File 3 was created by two authors (KA and RW) categorizing source journals into 4 groups: health, informatics (based on Wang et al.’s core journal list), technology, and other. The “health” category includes journals covering health topics exclusive to informatics or technology. Journals that did not focus on health, informatics or technology were categorized as “Other;” examples included Systematic Reviews, and Evaluation and Program Planning.

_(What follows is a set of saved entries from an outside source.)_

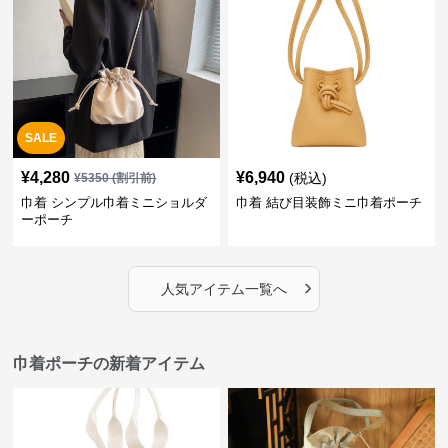
SALE
¥
4,280
¥
6,940
(税込)
¥
5350
(割引前)
巾着 シンプル巾着ミニショルダ
巾着 結び目装飾ミニ巾着ポーチ
ーポーチ
›
人気アイテム一覧へ
巾着ポーチの新着アイテム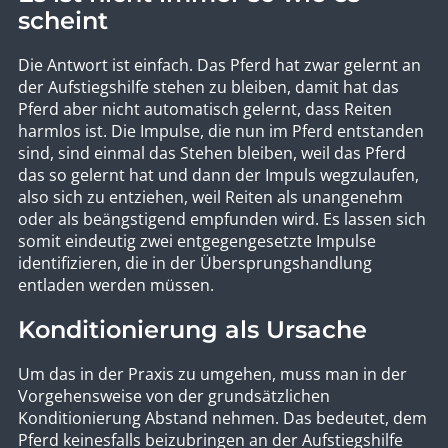
scheint
Die Antwort ist einfach. Das Pferd hat zwar gelernt an
der Aufstiegshilfe stehen zu bleiben, damit hat das
Pferd aber nicht automatisch gelernt, dass Reiten
harmlos ist. Die Impulse, die nun im Pferd entstanden
sind, sind einmal das Stehen bleiben, weil das Pferd
das so gelernt hat und dann der Impuls wegzulaufen,
also sich zu entziehen, weil Reiten als unangenehm
oder als beängstigend empfunden wird. Es lassen sich
somit eindeutig zwei entgegengesetzte Impulse
identifizieren, die in der Übersprungshandlung
entladen werden müssen.
Konditionierung als Ursache
Um das in der Praxis zu umgehen, muss man in der
Vorgehensweise von der grundsätzlichen
Konditionierung Abstand nehmen. Das bedeutet, dem
Pferd keinesfalls beizubringen an der Aufstiegshilfe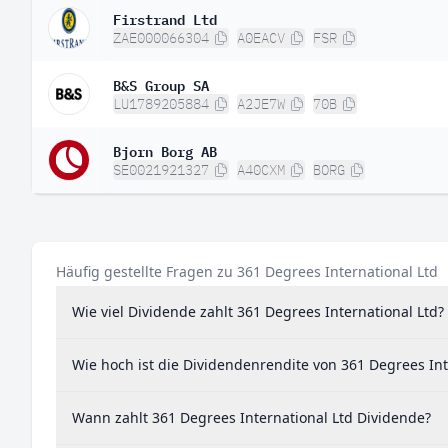
Firstrand Ltd
ZAE000066304
A0EACV
FSR
B&S Group SA
LU1789205884
A2JE7W
70B
Bjorn Borg AB
SE0021921327
A40CXM
BORG
Häufig gestellte Fragen zu 361 Degrees International Ltd
Wie viel Dividende zahlt 361 Degrees International Ltd?
Wie hoch ist die Dividendenrendite von 361 Degrees Int
Wann zahlt 361 Degrees International Ltd Dividende?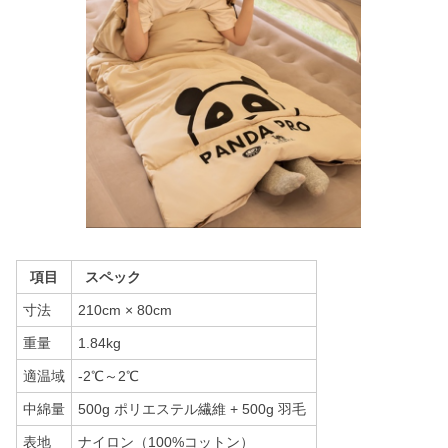
項目
スペック
寸法
210cm × 80cm
重量
1.84kg
適温域
-2℃～2℃
中綿量
500g ポリエステル繊維 + 500g 羽毛
表地
ナイロン（100%コットン）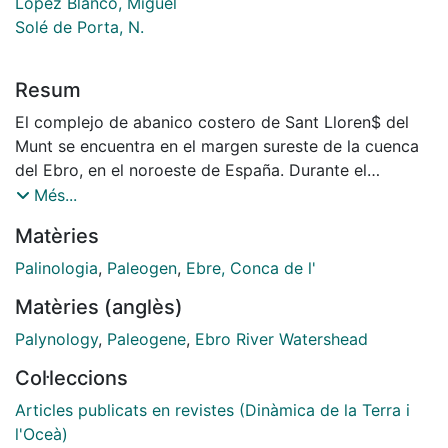
López Blanco, Miguel
Solé de Porta, N.
Resum
El complejo de abanico costero de Sant Lloren$ del
Munt se encuentra en el margen sureste de la cuenca
del Ebro, en el noroeste de España. Durante el
Paleógeno, este margen de la cuenca estuvo sometido
Més...
a unas condiciones de tipo transpresivo durante las
Matèries
que se desarrollaron una serie de pliegues,
cabalgarnientos y failas de desgarre. Esta
Palinologia
,
Paleogen
,
Ebre, Conca de l'
estructuración dió lugar a un bloque tectónicamente
Matèries (anglès)
elevado constituido por materiales del zócalo
paleozoico y la cobertera mesozoica que alimentaba
Palynology
,
Paleogene
,
Ebro River Watershead
una serie de abanicos aluviales y costeros, como el de
Col·leccions
Sant Lloren$ del Munt, que se desarrollaron en el
borde de la cuenca del Ebro. El complejo de Sant
Articles publicats en revistes (Dinàmica de la Terra i
Lloren$ del Munt presenta depósitos tanto subaereos
l'Oceà)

Files 4 and 7, counting terms as single words or pre-existing phrases in author keywords and MeSH, were created by removing spaces in phrases to create a single entity and counted those with a unique word calculator, PlanetCalc. Unique words count | Online calculators. https://planetcalc.com/3205/
Term frequencies for Files 5 and 6 were created by using the Monkey Learn automated word cloud generator that uses artificial intelligence to identify multi-word concepts and remove common stop words. MonkeyLearn. Word Cloud Generator. https://monkeylearn.com/word-cloud
Usage notes
This data set consists of Microsoft Excel (.xlsx) and comma-delimited CSV files for the seven supplementary data files published as PDFs with our article.
Supplemental Data File 1. Citations for 308 included papers from 2019
Supplemental Data File 2: Citations for 2214 excluded papers from 2019
Supplemental Data File 3: Journal category analysis
Supplemental Data File 4: Counts for the 855 unique author keywords
Supplemental Data File 5: Frequency data for the word clouds top 100 generated from titles.
Supplemental Data File 6: Frequency data for the word clouds top 100 generated from abstracts.
Supplemental Data File 7: Counts of unique MeSH terms.
Any program that can open comma-delimited files, such as Microsoft Excel or other spreadsheet programs can be used. The secondary copies in .xlsx format require Microsoft Excel.
The first several rows of each data table contain the title and description and definitions for that table, so please open the file and examine those and delete them or take them into consideration when sorting or importing the data into other programs.
There is no missing data in the data tables. In Supplementary Data 3, those titles that were not noted as Informatics in the cited article have no in that column. In Supplementary Data 4, those terms that were not classified as consumer engagement now have a dot (.) in the consumer engagement field.